I’ll be watching this discussion closely, as I’m in the process of trying to transition into product.

In 2006 I almost managed to pull off the transition: I had the right team in place at my consulting firm, I had partnered up with an outside dev to produce a Saas app, and we had about a dozen paying beta customers. We were ready to start really pushing, but 2 things happened that scuttled it all:

  1. I came to loggerheads with my partner on what direction to take the product; one of us wanted to keep it focused on a vertical, the other wanted to try selling it horizontally. Without agreement, we were unable to move forward.

  2. My consulting firm took a big hit when a client went under, owing us a lot of money.

I’ve been trying since then to get the conditions back in place to take another shot at a Saas app, but haven’t quite been able to get it to happen. My #1 concern is how to keep my consulting biz running smoothly AND develop the product at the same time.

So far I’ve been hiring out the product development work, but I feel uncomfortably far removed from the code this way.

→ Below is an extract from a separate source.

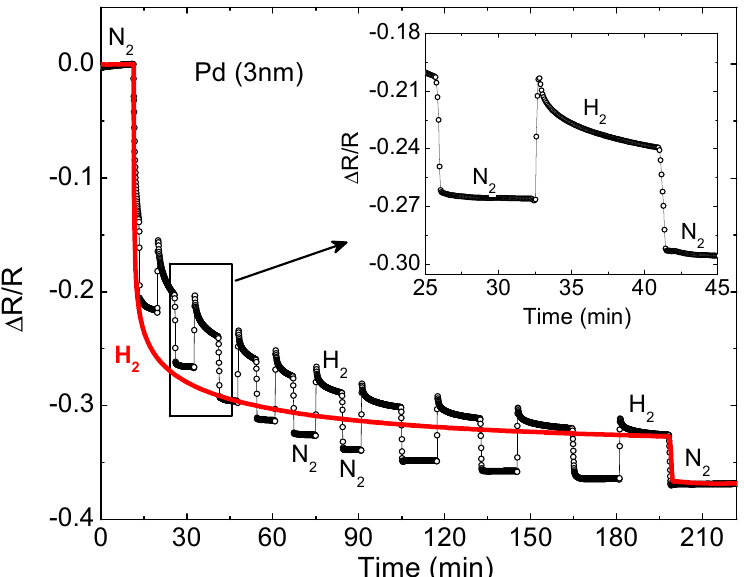
Figure 2. Time-dependent normalized resistance of 3 nm thick Pd exposed continuously to a 4% H 2 /N 2 mixture (solid red line) and to a sequence of hydrogenation and dehydrogenation cycles (open circles). Inset: zoom on one of the H 2 -N 2 cycles. Resistance is frozen in N 2 and decreases in H 2 . The time dependence of the normalized resistance changes due to hydride formation ∆(cid:3019) (cid:3257) thickness expansion ∆(cid:3019) (cid:3269) ∆(cid:3019) (cid:3269),(cid:3288)(cid:3276)(cid:3299) are shown in Figure 3a,b, respectively, for a number of 15 nm thick CoPd films with different Co concentrations, including a pure Pd film. ∆𝑅 (cid:3009)((cid:3021)),(cid:3040)(cid:3028)(cid:3051) are the largest saturated values of the respective changes for each sample. Figure 3c presents the effective time of each process 𝑡 (cid:3009),(cid:2873)(cid:2868) and 𝑡 (cid:3021),(cid:2873)(cid:2868) defined as the time at which the respective resistance term changed by half. Hydride formation is accomplished within a few tens to hundred seconds in all samples. In alloys, the process of hydride formation is quicker with increasing Co content: t 50 = 60 s in Co 10 Pd 90 down to a few s in Co 40 Pd 60 . The increase in the diffusion rate in diluted Pd alloys is consistent with that reported for NiPd alloys [31]. The thickness expansion time scale is entirely different: from 10 s in the x = 20 sample to 10 5 s in the x = 80 one. 𝑡 (cid:3021),(cid:2873)(cid:2868) can be approximated by: 𝑡 (cid:3021),(cid:2873)(cid:2868) ∝ 𝑒 (cid:3051) (solid line in Figure 3c), i.e., it increases exponentially with the concentration of Co.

Perhaps I just need to embrace the discomfort?

That last point may open the door to a tangential discussion - does launching a product necessarily mean that at some point you need to make a choice between being an engineer and being a businessperson? Speaking for myself, it certainly feels that way. I find my business guy instincts and my developer instincts battling one another, and if I’m being completely honest, it’s really slowing me down.

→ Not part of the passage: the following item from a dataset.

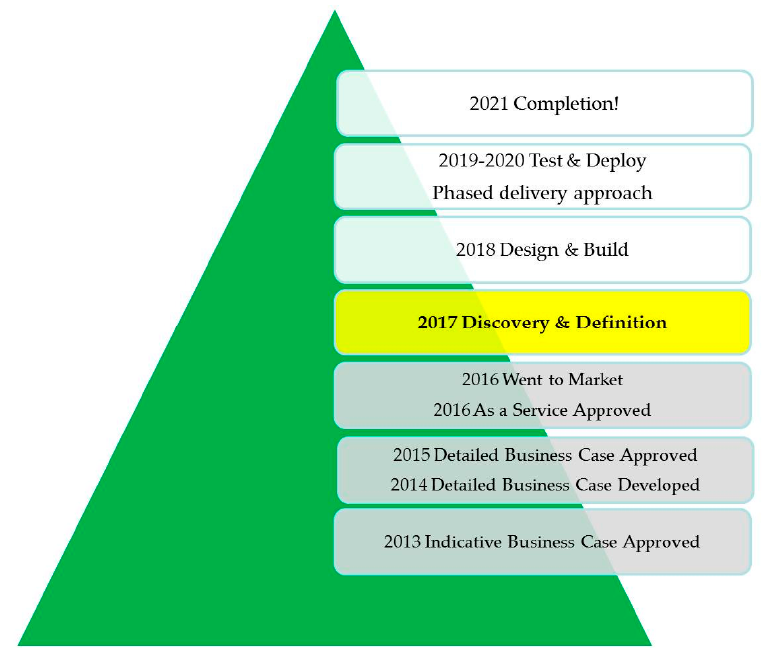
Figure 12. Advanced Survey and Title Services (ASaTS) timeline.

I’ve battled a bit with this. There are two of us in our company and @drewm has control of the core product and increasingly develops the apps, as someone has to deal with the business stuff and it falls more within my skillset. I still code however increasingly it is on the supporting stuff.

I do find the business side of things interesting, especially when it comes to data we can collect and analyze. However there is a definite tension between me as a coder and me as a business person. It’s still pretty early days for us in terms of the product being all we do however so I think I’m still in some ways finding my feet.

I think I’m in a bit of a different situation from many of the consultants here, as I deal with IT & networking (with some bespoke software development) rather than web work. (I more or less fell into consulting - I had a Math / CS degree, a family, and experience in operations, network administration, and programming. For various reasons I couldn’t move from my small city, and in the early 90s remote work wasn’t feasible for me, so here I am.) As I mentioned in my Introductions post, I did sell a couple of desktop apps a while back that made decent money, but not enough to justify the time I spent on them vs the money I could make consulting, so I got rid of them - probably shortsighted on my part, but that’s where I was at the time.

I’ve been wanting to get back into some sort of product business for a while, but I haven’t managed to make significant headway. Don’t get me wrong, consulting has been good to me, and in many ways it’s been a busman’s holiday, but I have a quote taped to my desk that feels appropriate:
“Failure is hard, but success is far more dangerous. If you’re successful at the wrong thing, the mix of praise and money and opportunity can lock you in forever.”

So I’m watching the experiences of the other consultants here closely, hoping to achieve escape velocity this time!